Exercise =
Wherever a picture appears, leave it out; set down everything else in the records exactly.

The data =
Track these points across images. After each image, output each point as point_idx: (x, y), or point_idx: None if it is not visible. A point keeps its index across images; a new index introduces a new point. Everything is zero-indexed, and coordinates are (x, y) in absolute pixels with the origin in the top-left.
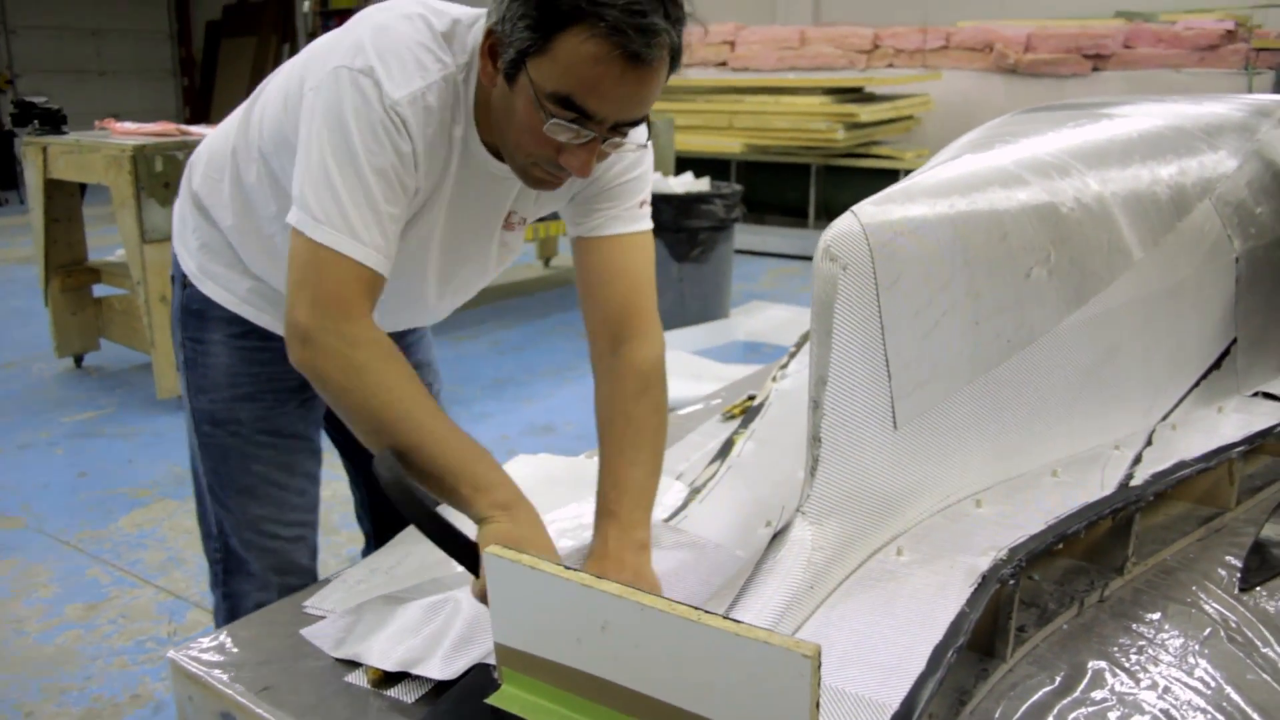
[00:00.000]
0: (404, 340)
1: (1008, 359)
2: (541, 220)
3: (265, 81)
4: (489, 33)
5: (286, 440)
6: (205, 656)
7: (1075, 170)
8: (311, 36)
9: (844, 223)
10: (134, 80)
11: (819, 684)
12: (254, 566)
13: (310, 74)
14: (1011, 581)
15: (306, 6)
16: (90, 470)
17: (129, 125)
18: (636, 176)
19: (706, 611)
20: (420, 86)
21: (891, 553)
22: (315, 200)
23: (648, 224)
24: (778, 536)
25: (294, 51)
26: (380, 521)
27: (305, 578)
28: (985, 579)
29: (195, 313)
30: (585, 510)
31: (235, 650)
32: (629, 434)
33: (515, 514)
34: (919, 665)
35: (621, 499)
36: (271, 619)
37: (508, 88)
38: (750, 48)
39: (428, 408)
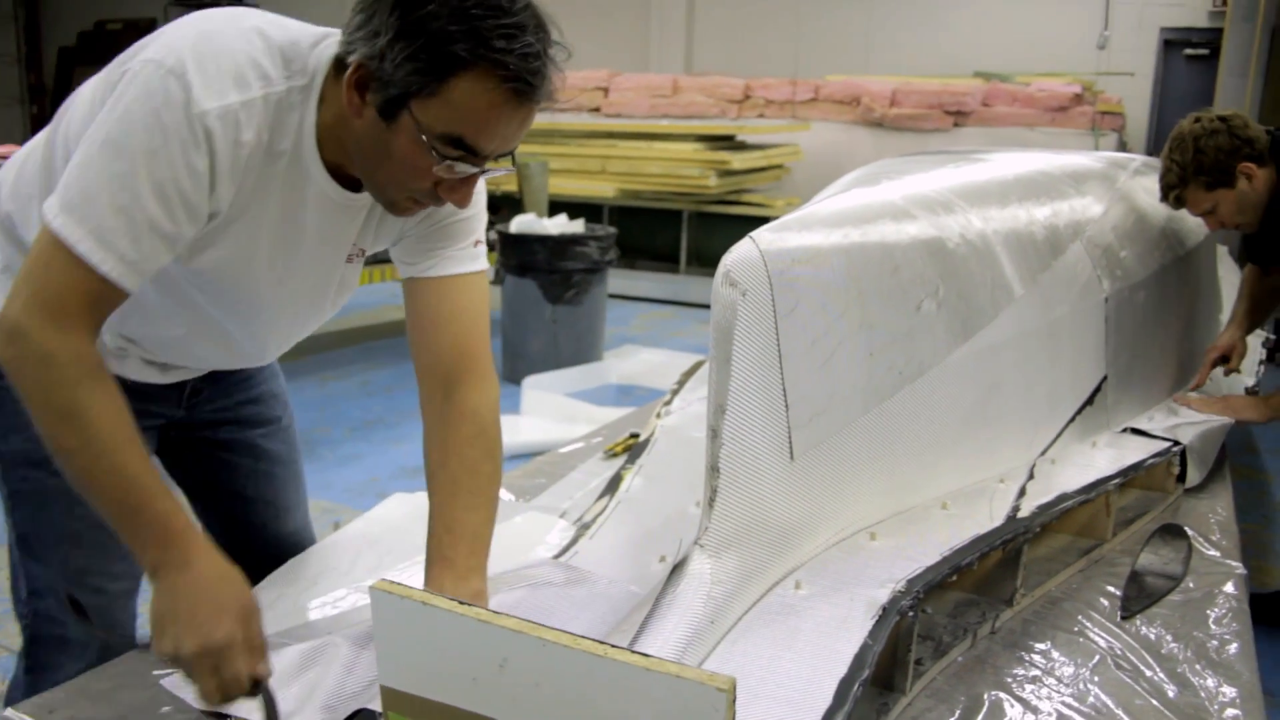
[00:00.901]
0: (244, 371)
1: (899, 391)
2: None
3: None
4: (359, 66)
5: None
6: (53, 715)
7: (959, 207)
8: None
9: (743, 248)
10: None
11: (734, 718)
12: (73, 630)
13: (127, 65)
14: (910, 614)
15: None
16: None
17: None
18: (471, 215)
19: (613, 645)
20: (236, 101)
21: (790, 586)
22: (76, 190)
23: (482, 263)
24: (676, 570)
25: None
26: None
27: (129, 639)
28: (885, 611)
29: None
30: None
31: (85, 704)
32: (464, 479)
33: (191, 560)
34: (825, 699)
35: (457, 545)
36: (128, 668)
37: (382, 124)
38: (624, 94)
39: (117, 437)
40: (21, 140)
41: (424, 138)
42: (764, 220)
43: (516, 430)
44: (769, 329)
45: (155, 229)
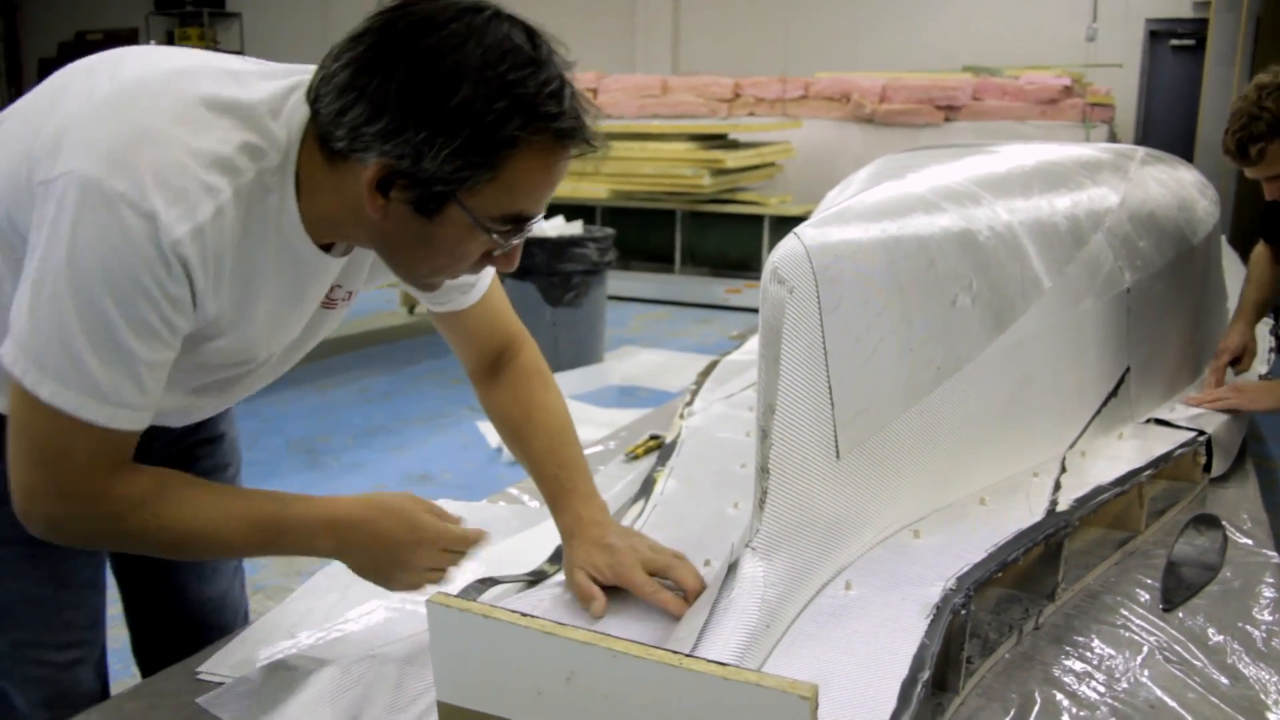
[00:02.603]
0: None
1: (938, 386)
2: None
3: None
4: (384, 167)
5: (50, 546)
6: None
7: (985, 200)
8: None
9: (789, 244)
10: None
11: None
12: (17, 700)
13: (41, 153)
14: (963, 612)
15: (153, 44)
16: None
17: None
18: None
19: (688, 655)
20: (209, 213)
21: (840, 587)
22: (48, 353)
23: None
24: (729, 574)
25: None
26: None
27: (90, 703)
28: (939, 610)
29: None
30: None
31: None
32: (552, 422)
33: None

Finished task =
Track these points across images. After each image, output each point as point_idx: (x, y), or point_idx: None if it is not visible. A point keeps its index across images; a new index introduces a new point. Everything is zero-indexed, and coordinates are (x, y) in absolute pixels with the origin in the top-left.
[00:00.000]
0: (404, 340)
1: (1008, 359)
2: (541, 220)
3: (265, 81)
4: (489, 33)
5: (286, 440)
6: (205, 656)
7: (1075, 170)
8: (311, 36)
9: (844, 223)
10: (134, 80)
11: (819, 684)
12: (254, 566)
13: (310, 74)
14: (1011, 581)
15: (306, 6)
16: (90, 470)
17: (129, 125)
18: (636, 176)
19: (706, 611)
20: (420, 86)
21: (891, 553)
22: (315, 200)
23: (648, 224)
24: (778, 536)
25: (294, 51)
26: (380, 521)
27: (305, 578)
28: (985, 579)
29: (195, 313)
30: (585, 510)
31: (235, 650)
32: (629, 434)
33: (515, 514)
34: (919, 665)
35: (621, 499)
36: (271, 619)
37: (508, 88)
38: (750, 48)
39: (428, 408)
[00:00.901]
0: (244, 371)
1: (899, 391)
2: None
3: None
4: (359, 66)
5: None
6: (53, 715)
7: (959, 207)
8: None
9: (743, 248)
10: None
11: (734, 718)
12: (73, 630)
13: (127, 65)
14: (910, 614)
15: None
16: None
17: None
18: (471, 215)
19: (613, 645)
20: (236, 101)
21: (790, 586)
22: (76, 190)
23: (482, 263)
24: (676, 570)
25: None
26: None
27: (129, 639)
28: (885, 611)
29: None
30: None
31: (85, 704)
32: (464, 479)
33: (191, 560)
34: (825, 699)
35: (457, 545)
36: (128, 668)
37: (382, 124)
38: (624, 94)
39: (117, 437)
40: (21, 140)
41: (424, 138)
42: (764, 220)
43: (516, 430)
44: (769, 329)
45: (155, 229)
[00:02.603]
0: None
1: (938, 386)
2: None
3: None
4: (384, 167)
5: (50, 546)
6: None
7: (985, 200)
8: None
9: (789, 244)
10: None
11: None
12: (17, 700)
13: (41, 153)
14: (963, 612)
15: (153, 44)
16: None
17: None
18: None
19: (688, 655)
20: (209, 213)
21: (840, 587)
22: (48, 353)
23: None
24: (729, 574)
25: None
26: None
27: (90, 703)
28: (939, 610)
29: None
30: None
31: None
32: (552, 422)
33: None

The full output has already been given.